Kopftuch und Minirock
Wie die Radikalisierung junger Muslime verhindert werden soll
Oben Hijab (Kopftuch), unten Minirock. Wenn der Theologe Mustafa Ayanoglu in seinen Workshops ein Foto mit dem Mädchen zeigt, wird die Diskussion hitzig. „Unislamisch“, finden sowohl die muslimischen wie auch die nichtmuslimischen Kritiker. „Sie widerspricht den Klischees und Vorurteilen aller Seiten. Sie irritiert und provoziert“, erklärt Ayanoglu. „In meinen Workshops für Lehrer, Sozialarbeiter und Jugendliche sind diese Vielfalt muslimischer Lebensstile und der notwendige Respekt vor diesen wichtigen Themen. Das Mädchen ist wie viele in ihrem Alter auf der Suche nach sich selbst. Wird sie in dieser Phase wegen Äußerlichkeiten abgelehnt und diskriminiert statt akzeptiert und unterstützt, kann das Folgen haben. Salafisten mit ihrer Gemeinschaft, ihrer Anerkennung und ihren einfachen Wahrheiten erscheinen ihr dann attraktiv.“
Der Religionspädagoge arbeitet bei ufuq.de, einem Verein, der mit Unterstützung des bayerischen und des Bundessozialministeriums seit 2015 von Augsburg aus in Bayern mit Workshops und Weiterbildungen zu den Themen Islam, Islamismus und Islamfeindlichkeit der religiösen Radikalisierung junger Leute vorbeugen soll. In diesem Jahr führte ufuq.de nach Auskunft des bayerischen Ministeriums 57 Veranstaltungen durch, 21 davon für Lehrer. 934 Lehrerinnen und Lehrer wurden bayernweit bereits geschult. Außerdem bildeten die Pädagogen zehn Augsburger Studentinnen und Studenten zu „Teamerinnen“aus, die nun selbst auf Anfrage Workshops in Schulen, Vereinen und Jugendtreffs leiten können.
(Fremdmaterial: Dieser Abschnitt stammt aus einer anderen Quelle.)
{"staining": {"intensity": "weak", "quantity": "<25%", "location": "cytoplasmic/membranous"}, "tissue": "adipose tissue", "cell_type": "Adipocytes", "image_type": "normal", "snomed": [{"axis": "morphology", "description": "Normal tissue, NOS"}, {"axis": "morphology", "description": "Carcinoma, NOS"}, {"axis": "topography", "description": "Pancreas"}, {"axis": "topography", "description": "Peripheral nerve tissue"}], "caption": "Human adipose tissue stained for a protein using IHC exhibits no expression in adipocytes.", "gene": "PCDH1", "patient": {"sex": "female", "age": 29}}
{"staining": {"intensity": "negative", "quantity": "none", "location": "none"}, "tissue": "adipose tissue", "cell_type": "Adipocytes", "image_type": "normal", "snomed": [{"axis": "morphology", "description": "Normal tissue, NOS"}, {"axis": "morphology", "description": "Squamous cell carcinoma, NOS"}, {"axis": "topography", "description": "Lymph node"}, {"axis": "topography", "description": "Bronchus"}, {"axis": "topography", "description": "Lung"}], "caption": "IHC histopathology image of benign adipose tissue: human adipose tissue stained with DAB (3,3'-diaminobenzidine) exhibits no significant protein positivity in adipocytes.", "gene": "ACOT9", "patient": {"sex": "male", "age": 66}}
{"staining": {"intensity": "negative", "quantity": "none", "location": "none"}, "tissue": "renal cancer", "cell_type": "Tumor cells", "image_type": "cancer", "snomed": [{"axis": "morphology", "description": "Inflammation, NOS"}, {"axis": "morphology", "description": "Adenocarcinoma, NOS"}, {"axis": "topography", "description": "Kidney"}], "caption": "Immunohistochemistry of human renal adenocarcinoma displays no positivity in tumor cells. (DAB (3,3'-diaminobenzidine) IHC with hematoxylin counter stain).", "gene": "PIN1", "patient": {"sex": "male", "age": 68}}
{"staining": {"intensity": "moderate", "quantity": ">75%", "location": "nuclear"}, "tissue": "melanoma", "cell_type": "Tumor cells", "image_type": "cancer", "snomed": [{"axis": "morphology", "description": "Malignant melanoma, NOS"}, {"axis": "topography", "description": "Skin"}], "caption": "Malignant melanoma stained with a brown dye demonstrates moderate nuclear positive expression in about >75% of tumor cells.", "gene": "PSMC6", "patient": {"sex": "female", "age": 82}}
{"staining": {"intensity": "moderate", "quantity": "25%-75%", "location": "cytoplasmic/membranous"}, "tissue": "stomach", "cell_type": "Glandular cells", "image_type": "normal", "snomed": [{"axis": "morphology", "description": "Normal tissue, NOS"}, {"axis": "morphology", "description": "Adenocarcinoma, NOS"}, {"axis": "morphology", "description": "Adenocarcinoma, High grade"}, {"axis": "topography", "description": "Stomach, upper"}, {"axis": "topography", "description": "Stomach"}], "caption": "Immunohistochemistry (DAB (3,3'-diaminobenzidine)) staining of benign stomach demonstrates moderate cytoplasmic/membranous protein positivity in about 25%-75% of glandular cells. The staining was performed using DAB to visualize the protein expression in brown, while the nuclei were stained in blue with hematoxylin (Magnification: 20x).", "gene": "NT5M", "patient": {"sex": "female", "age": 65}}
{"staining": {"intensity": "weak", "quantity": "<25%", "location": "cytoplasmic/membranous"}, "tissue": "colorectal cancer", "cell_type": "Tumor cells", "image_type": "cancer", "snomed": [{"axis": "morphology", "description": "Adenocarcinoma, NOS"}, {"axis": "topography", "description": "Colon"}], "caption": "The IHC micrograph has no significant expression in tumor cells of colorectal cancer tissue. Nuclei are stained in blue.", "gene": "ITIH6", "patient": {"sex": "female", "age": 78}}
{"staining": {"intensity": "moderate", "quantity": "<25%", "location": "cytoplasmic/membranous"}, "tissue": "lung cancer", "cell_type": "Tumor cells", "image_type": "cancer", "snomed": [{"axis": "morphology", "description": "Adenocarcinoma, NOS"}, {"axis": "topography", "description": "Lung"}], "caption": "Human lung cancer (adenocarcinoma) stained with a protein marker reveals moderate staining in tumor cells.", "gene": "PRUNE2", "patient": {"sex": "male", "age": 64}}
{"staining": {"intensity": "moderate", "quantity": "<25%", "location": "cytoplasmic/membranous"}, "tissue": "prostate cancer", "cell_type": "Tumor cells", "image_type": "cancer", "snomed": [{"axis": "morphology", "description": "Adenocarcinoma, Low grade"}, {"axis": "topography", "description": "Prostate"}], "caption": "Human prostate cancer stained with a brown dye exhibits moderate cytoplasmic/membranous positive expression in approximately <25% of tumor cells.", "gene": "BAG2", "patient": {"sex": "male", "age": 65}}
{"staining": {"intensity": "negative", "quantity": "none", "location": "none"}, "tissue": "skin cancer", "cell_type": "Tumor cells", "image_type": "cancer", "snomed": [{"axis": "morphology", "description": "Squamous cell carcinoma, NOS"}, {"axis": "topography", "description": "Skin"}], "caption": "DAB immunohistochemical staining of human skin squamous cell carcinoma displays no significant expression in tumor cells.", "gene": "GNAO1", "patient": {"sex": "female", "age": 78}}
Direkte Kontakte zur salafistischen Szene in Augsburg, die sich bis zum Verbot an den Lies!-Tischen zur Koranverteilung versammelte, gehören nicht zur Präventionsarbeit.
Telefonische Beratung besorgter Lehrer, Sozialarbeiter, Flüchtlingsbetreuer oder auch Eltern hingegen schon. Etwa sieben bis acht solcher Anrufe gehen pro Woche bei ufuq.de ein, erklärte Ayanoglu bei
Was Extremisten den Jugendlichen anbieten
seinem Vortrag. Die Anrufe bleiben anonym, auch die Namen der betroffenen Schüler oder Jugendlichen fallen bei den Gesprächen nicht. Bisher stellten sich alle Vermutungen als unbegründet heraus. Sollte ein Jugendlicher mit markigen religiösen Sprüchen oder mit einem Bart nach Art des Propheten allerdings doch nicht nur provozieren, sondern tatsächlich in das radikale Milieu rutschen, übernehmen dies Sozialarbeiter des Virtual Prevention Network in München. Zugenommen hätten Anrufe von Lehrern wegen vermuteter türkisch-nationalistischer Radikalisierungen. Laut Ayanoglu fallen sie aber nicht in ihren Bereich, „weil sie ja meistens nichts mit Religion zu tun haben.“
Vier Dinge – so die Erfahrung von Ayanoglu – bieten Salafisten oder auch andere Extremisten Jugendlichen, die sich in einer Krise befinden: Gehorsam, Wahrheit, Gemeinschaft und Gerechtigkeit. Die korrekte Befolgung von Online-Anleitungen für ein islamisch korrektes Verhalten sorgt für Orientierung. Die Gemeinschaft, so Ayanoglu, vermittelt Stärke und Selbstwirksamkeit, und die Suche nach Gerechtigkeit sei vor allem ein Ruf nach Anerkennung der eigenen Diskriminierungserfahrungen. „Diese Angebote müssen wir als Zivilgesellschaft leisten, dann haben Extremisten keine Chance“, fordert Ayanoglu. Ungewohnte Lebenswelten junger Leute anzuerkennen und zu respektieren sei der Anfang.